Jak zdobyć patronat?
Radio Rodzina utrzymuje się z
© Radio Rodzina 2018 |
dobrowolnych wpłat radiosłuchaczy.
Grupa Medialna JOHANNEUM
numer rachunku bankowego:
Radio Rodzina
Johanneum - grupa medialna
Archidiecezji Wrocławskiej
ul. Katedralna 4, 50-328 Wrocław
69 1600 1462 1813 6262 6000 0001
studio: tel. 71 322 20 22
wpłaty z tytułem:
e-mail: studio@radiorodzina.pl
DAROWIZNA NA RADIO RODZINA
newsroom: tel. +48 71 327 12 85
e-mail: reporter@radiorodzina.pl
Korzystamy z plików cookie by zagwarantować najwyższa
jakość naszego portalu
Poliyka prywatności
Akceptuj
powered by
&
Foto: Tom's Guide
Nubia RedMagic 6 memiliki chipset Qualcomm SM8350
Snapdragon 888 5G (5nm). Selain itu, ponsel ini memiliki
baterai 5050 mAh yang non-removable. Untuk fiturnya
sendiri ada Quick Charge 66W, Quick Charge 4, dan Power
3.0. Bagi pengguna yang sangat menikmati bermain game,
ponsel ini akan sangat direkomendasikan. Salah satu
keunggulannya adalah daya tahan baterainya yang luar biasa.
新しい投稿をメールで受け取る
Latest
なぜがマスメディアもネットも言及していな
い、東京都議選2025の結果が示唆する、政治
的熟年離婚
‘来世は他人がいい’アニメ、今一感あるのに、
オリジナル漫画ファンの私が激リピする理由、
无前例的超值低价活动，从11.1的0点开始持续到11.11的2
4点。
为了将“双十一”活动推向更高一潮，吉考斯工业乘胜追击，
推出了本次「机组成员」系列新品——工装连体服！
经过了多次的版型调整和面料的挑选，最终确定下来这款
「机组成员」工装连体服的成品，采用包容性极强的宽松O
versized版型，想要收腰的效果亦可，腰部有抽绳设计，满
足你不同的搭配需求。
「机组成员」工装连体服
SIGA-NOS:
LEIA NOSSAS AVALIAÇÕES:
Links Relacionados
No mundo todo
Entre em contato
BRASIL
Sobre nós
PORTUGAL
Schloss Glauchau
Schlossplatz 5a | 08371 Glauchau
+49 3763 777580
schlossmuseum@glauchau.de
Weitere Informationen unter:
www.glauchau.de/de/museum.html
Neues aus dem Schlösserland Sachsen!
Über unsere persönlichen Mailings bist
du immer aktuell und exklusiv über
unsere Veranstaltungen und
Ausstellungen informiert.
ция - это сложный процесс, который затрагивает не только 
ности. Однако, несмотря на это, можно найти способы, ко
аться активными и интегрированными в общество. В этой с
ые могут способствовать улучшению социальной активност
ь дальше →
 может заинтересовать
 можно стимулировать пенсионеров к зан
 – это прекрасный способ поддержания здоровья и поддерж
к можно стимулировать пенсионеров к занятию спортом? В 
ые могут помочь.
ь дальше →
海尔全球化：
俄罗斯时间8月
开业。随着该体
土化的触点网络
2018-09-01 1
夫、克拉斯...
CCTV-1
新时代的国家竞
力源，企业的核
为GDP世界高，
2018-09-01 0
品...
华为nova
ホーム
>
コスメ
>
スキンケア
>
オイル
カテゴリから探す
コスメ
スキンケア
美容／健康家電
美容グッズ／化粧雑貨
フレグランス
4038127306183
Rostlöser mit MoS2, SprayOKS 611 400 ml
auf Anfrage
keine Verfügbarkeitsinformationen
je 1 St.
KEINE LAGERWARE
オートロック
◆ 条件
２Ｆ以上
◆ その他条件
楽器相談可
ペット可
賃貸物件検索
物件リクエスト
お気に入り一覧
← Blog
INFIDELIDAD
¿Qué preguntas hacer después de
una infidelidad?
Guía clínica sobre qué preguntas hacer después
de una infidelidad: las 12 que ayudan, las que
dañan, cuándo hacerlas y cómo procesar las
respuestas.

■ ■ ■

__Required action__. Copy out the records above without altering anything.

__Written answer__.
Jak zdobyć patronat?
Radio Rodzina utrzymuje się z
© Radio Rodzina 2018 |
dobrowolnych wpłat radiosłuchaczy.
Grupa Medialna JOHANNEUM
numer rachunku bankowego:
Radio Rodzina
Johanneum - grupa medialna
Archidiecezji Wrocławskiej
ul. Katedralna 4, 50-328 Wrocław
69 1600 1462 1813 6262 6000 0001
studio: tel. 71 322 20 22
wpłaty z tytułem:
e-mail: studio@radiorodzina.pl
DAROWIZNA NA RADIO RODZINA
newsroom: tel. +48 71 327 12 85
e-mail: reporter@radiorodzina.pl
Korzystamy z plików cookie by zagwarantować najwyższa
jakość naszego portalu
Poliyka prywatności
Akceptuj
powered by
&
Foto: Tom's Guide
Nubia RedMagic 6 memiliki chipset Qualcomm SM8350
Snapdragon 888 5G (5nm). Selain itu, ponsel ini memiliki
baterai 5050 mAh yang non-removable. Untuk fiturnya
sendiri ada Quick Charge 66W, Quick Charge 4, dan Power
3.0. Bagi pengguna yang sangat menikmati bermain game,
ponsel ini akan sangat direkomendasikan. Salah satu
keunggulannya adalah daya tahan baterainya yang luar biasa.
新しい投稿をメールで受け取る
Latest
なぜがマスメディアもネットも言及していな
い、東京都議選2025の結果が示唆する、政治
的熟年離婚
‘来世は他人がいい’アニメ、今一感あるのに、
オリジナル漫画ファンの私が激リピする理由、
无前例的超值低价活动，从11.1的0点开始持续到11.11的2
4点。
为了将“双十一”活动推向更高一潮，吉考斯工业乘胜追击，
推出了本次「机组成员」系列新品——工装连体服！
经过了多次的版型调整和面料的挑选，最终确定下来这款
「机组成员」工装连体服的成品，采用包容性极强的宽松O
versized版型，想要收腰的效果亦可，腰部有抽绳设计，满
足你不同的搭配需求。
「机组成员」工装连体服
SIGA-NOS:
LEIA NOSSAS AVALIAÇÕES:
Links Relacionados
No mundo todo
Entre em contato
BRASIL
Sobre nós
PORTUGAL
Schloss Glauchau
Schlossplatz 5a | 08371 Glauchau
+49 3763 777580
schlossmuseum@glauchau.de
Weitere Informationen unter:
www.glauchau.de/de/museum.html
Neues aus dem Schlösserland Sachsen!
Über unsere persönlichen Mailings bist
du immer aktuell und exklusiv über
unsere Veranstaltungen und
Ausstellungen informiert.
ция - это сложный процесс, который затрагивает не только 
ности. Однако, несмотря на это, можно найти способы, ко
аться активными и интегрированными в общество. В этой с
ые могут способствовать улучшению социальной активност
ь дальше →
 может заинтересовать
 можно стимулировать пенсионеров к зан
 – это прекрасный способ поддержания здоровья и поддерж
к можно стимулировать пенсионеров к занятию спортом? В 
ые могут помочь.
ь дальше →
海尔全球化：
俄罗斯时间8月
开业。随着该体
土化的触点网络
2018-09-01 1
夫、克拉斯...
CCTV-1
新时代的国家竞
力源，企业的核
为GDP世界高，
2018-09-01 0
品...
华为nova
ホーム
>
コスメ
>
スキンケア
>
オイル
カテゴリから探す
コスメ
スキンケア
美容／健康家電
美容グッズ／化粧雑貨
フレグランス
4038127306183
Rostlöser mit MoS2, SprayOKS 611 400 ml
auf Anfrage
keine Verfügbarkeitsinformationen
je 1 St.
KEINE LAGERWARE
オートロック
◆ 条件
２Ｆ以上
◆ その他条件
楽器相談可
ペット可
賃貸物件検索
物件リクエスト
お気に入り一覧
← Blog
INFIDELIDAD
¿Qué preguntas hacer después de
una infidelidad?
Guía clínica sobre qué preguntas hacer después
de una infidelidad: las 12 que ayudan, las que
dañan, cuándo hacerlas y cómo procesar las
respuestas.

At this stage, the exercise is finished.